=== EXERCISE GOAL ===
Count the lines in the listing below that contain the word "What", and reply with the number alone.
#### INPUT FOR THIS TASK
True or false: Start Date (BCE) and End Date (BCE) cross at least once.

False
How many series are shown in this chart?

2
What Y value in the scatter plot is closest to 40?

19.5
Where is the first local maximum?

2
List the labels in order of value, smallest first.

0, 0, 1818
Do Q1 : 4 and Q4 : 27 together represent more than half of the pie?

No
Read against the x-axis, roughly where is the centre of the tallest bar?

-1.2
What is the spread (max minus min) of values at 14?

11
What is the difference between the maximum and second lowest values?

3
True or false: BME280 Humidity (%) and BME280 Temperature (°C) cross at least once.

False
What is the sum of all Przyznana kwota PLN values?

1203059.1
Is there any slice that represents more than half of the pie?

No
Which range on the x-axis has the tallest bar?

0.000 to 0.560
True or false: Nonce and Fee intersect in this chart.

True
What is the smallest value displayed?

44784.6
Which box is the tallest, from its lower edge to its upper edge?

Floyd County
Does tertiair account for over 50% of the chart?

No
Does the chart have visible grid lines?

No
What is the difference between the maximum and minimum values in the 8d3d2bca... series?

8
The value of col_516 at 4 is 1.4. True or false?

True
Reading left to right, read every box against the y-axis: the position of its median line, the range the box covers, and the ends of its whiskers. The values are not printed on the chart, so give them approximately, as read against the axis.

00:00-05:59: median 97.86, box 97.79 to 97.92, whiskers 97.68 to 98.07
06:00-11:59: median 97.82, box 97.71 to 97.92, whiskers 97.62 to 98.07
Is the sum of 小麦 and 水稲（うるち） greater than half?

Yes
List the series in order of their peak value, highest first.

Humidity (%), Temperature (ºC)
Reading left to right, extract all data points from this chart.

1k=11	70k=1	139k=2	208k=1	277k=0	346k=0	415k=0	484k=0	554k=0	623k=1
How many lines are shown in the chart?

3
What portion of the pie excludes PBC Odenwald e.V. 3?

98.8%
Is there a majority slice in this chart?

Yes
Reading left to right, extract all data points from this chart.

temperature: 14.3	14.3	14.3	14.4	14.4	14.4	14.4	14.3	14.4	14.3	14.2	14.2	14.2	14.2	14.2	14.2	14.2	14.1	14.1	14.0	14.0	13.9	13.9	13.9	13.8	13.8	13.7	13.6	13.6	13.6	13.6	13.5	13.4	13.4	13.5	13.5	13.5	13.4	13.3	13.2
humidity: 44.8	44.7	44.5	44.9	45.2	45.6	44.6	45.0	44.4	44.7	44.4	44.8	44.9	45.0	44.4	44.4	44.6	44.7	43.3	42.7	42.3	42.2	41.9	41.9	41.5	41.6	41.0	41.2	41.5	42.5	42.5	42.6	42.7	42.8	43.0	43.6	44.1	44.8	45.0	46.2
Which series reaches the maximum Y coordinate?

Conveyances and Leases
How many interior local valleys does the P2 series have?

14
########
=== THE ANSWER ===
7